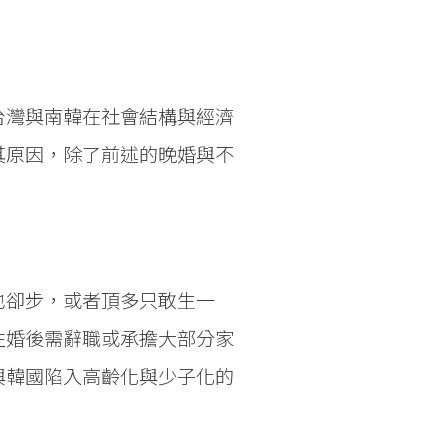
台灣與南韓在社會結構與經濟
其原因，除了前述的晚婚與不
也卻步，或者頂多只敢生一
性婚後需辭職或承擔大部分家
與韓國陷入高齡化與少子化的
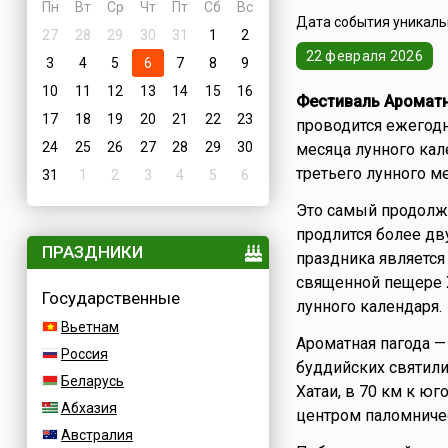
Пн
Вт
Ср
Чт
Пт
Сб
Вс
Дата события уникальн
27
28
29
30
31
1
2
22 февраля 2026
3
4
5
6
7
8
9
10
11
12
13
14
15
16
Фестиваль Аромат
17
18
19
20
21
22
23
проводится ежегодн
24
25
26
27
28
29
30
месяца лунного кал
третьего лунного ме
31
1
2
3
4
5
6
Это самый продолж
продлится более д
ПРАЗДНИКИ
праздника является
священной пещере Х
Государственные
лунного календаря.
Вьетнам
Ароматная пагода —
Россия
буддийских святили
Беларусь
Хатаи, в 70 км к юг
Абхазия
центром паломничес
Австралия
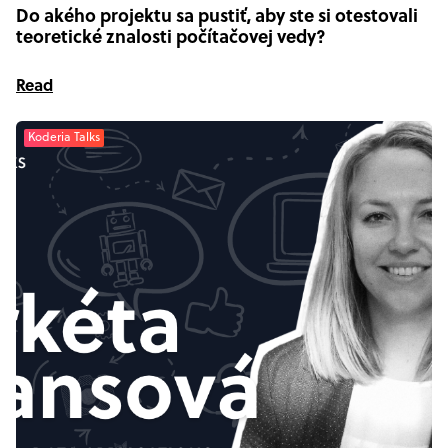
Do akého projektu sa pustiť, aby ste si otestovali
teoretické znalosti počítačovej vedy?
Read
Koderia Talks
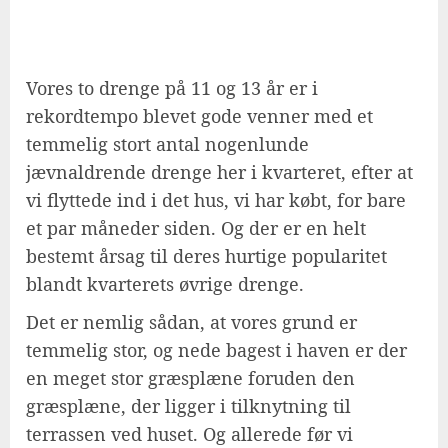
Vores to drenge på 11 og 13 år er i
rekordtempo blevet gode venner med et
temmelig stort antal nogenlunde
jævnaldrende drenge her i kvarteret, efter at
vi flyttede ind i det hus, vi har købt, for bare
et par måneder siden. Og der er en helt
bestemt årsag til deres hurtige popularitet
blandt kvarterets øvrige drenge.
Det er nemlig sådan, at vores grund er
temmelig stor, og nede bagest i haven er der
en meget stor græsplæne foruden den
græsplæne, der ligger i tilknytning til
terrassen ved huset. Og allerede før vi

## Prompt
Identify each of the lines above that contains the word "temmelig", and copy every such line in full.

## Exercise answer
temmelig stort antal nogenlunde
temmelig stor, og nede bagest i haven er der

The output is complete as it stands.